Thorvald zei niets. Hij zag een beeld voor zich van een man met donkere ogen die hem met een scherpzinnige blik indringend aankeken, met een zachte, maar vastberaden stem en met onder dat witte haar met de tonsuur een streng, beheerst gezicht. Hij had gedacht dat de priester een oude man was. De man had hem onder vier ogen willen spreken en hij had de gelegenheid niet aangegrepen, hij had zich door Asgrim laten wegsturen, zonder ook maar iets te begrijpen. Creidhe had gelijk, hij was verblind geweest door een waarheid waarvan hij alleen zichzelf had overtuigd. Hijzelf was de dwaas. 'Creidhe?' zei hij zacht. Ze keek hem met rode, gezwollen ogen aan.
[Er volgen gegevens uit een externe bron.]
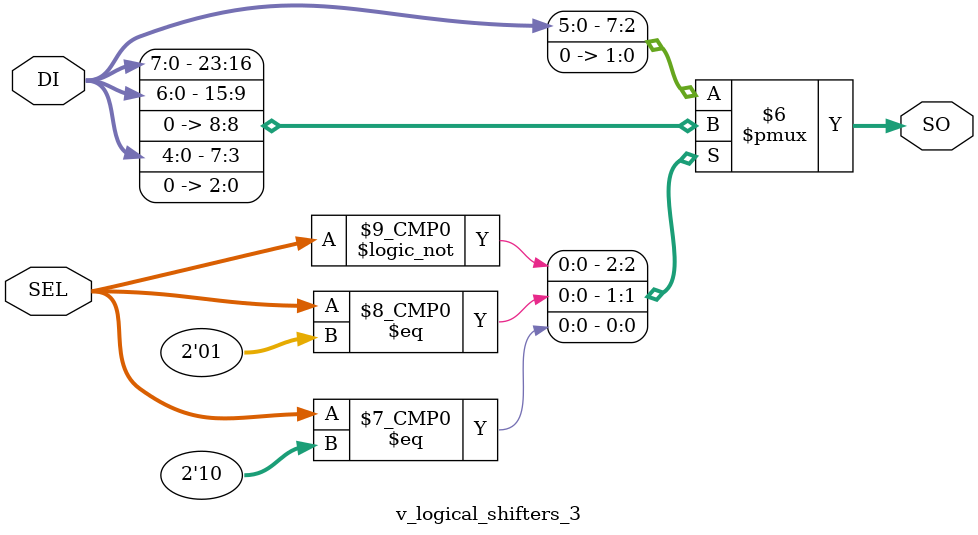
<source format=v>
module v_logical_shifters_3 (DI, SEL, SO);
    input [7:0] DI;
    input [1:0] SEL;
    output [7:0] SO;
    reg[7:0] SO;

    always @(DI or SEL)
    begin
        case (SEL)
            2'b00 : SO = DI;
            2'b01 : SO = DI << 1;
            2'b10 : SO = DI << 3;
            default : SO = DI << 2;
        endcase
    end
endmodule

</source>
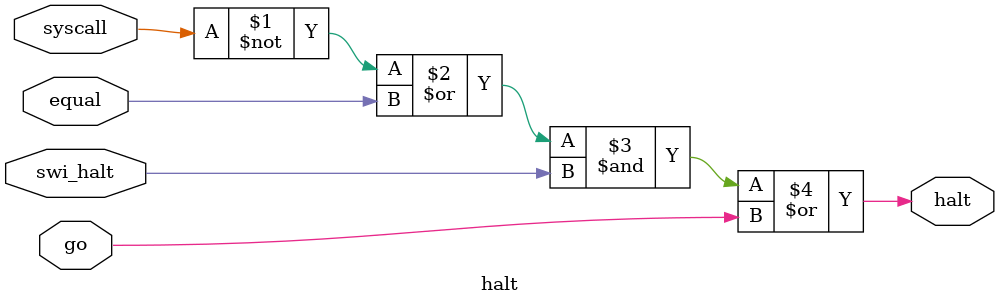
<source format=v>
module halt(
    syscall,equal,swi_halt,halt,go
    );
    input syscall,equal,swi_halt,go;
    output halt;
    assign halt = (((~syscall) | equal ) & swi_halt)|go;
endmodule

</source>
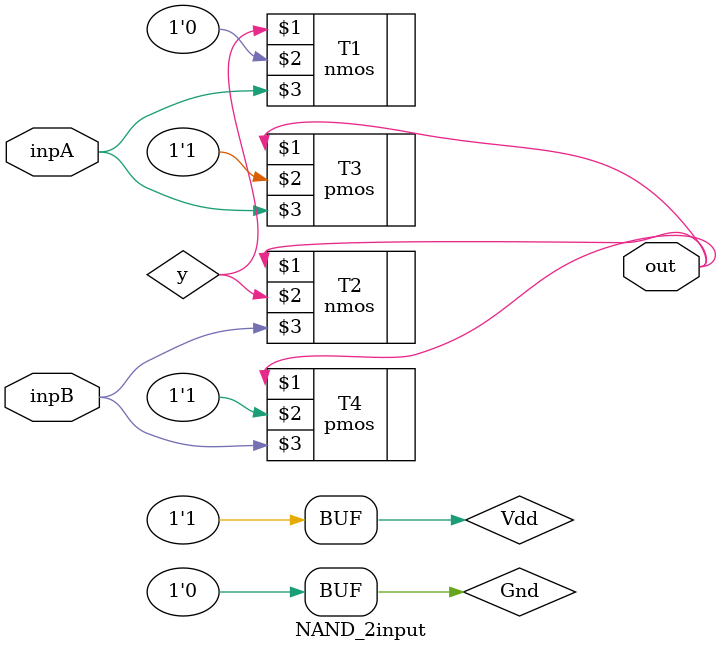
<source format=v>
`timescale 1ns/1ns
module NAND_2input( input inpA, inpB, output out);
	
	wire y;
	supply1 Vdd;
	supply0 Gnd;

	nmos #(3,4,5) T1( y, Gnd, inpA);
	nmos #(3,4,5) T2( out, y, inpB);
	
	pmos #(5,6,7) T3( out, Vdd, inpA);
	pmos #(5,6,7) T4( out, Vdd, inpB);
endmodule

</source>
'Het spijt me,' zei hij moeizaam, terwijl de bittere woorden tot diep in zijn hart doordrongen. 'Het spijt me oprecht.' 'Wat jij hebt gedaan' - haar woorden waren ijskoude druppels, helder en kil - 'zal ik je nooit vergeven, Thorvald. Nooit.' Daarna viel er niets meer te zeggen, al vond Thorvald het wel een beetje onrechtvaardig van haar dat ze hem de schuld gaf van de dood van het kind. Maar misschien bedoelde ze de hele dwaze onderneming, de reis die tot geen enkele andere ontdekking had geleid dan dat hij inderdaad nergens voor deugde. Zwijgend voeren ze in het bootje tussen de beschermende landarmen door naar de veilige haven van Raadsfjord.